L'Ukraine souffrira encore plus de la guerre dans les mois à venir, non seulement parce que le nombre de morts augmente chaque jour, dans un pays où le taux de natalité était déjà faible, mais aussi parce que de nombreux réfugiés ne retourneront jamais chez eux, pour des raisons légitimes.

L'Ukraine aura du mal à se remettre de cette guerre et l'Occident devra adopter une approche stratégique pour soutenir le pays, différente des aides gouvernementales/UE qui sont lourdes sur le plan administratif et d'une lenteur affligeante. Donner à chaque citoyen ukrainien les moyens de postuler à un emploi en Occident est une priorité absolue, le libéralisme offrant une opportunité économique pour ceux qui innovent et travaillent.

Les deux priorités sont dès lors d'accorder un permis de travail aux Ukrainiens pour leur donner les moyens de faire carrière et de s'intégrer, afin de réinvestir ensuite dans leur pays, et de commencer à numériser les services publics ukrainiens en suivant le modèle estonien, l'administration la plus efficace qui soit aujourd'hui.

Par ailleurs, l'Europe doit proposer de toute urgence une approche plus stratégique vis-à-vis des crypto-monnaies. Comme l'ont montré les exemples du Liban, de la Turquie, du Venezuela et de l'Ukraine, le passage d'une monnaie nationale (la hryvnia ukrainienne) à une crypto-monnaie procure plus de mobilité aux citoyens et aux réfugiés, constitue un rempart contre la dévaluation en temps de guerre, et lutte contre l'inflation.

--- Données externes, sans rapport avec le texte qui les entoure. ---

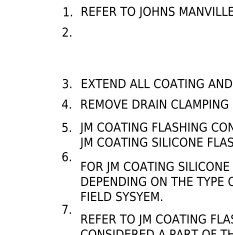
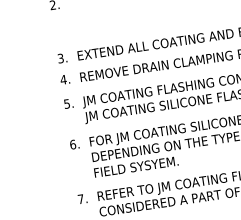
text: (66, 156) -> (74, 144), moved
text: (66, 208) -> (82, 198), moved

Quelles pourraient être les conséquences à long terme de cette asphyxie de l'économie ?

Outre les conséquences sociétales pour les Ukrainiens, l'Union européenne adoptera une approche moins écologique pour compenser le manque de céréales ukrainiennes (qui servent essentiellement à nourrir les animaux), ce qui aura de lourdes conséquences sur la santé des Européens (les crises sanitaires n'ont de cesse de se multiplier, par manque de conscience environnementale). 

Le plus préoccupant reste le manque de céréales ukrainiennes qui devaient aboutir au Moyen-Orient et en particulier en Egypte, ce qui engendrera plusieurs crises sociales, des famines, et un possible exode de réfugiés de la zone MENA (Middle East and North Africa) vers l'Europe.

Cette crise est mondiale, pas seulement ukrainienne, et ses effets commenceront à se faire sentir dans les prochains mois, au moment où les récoltes attendues ne seront pas produites à cause de la guerre.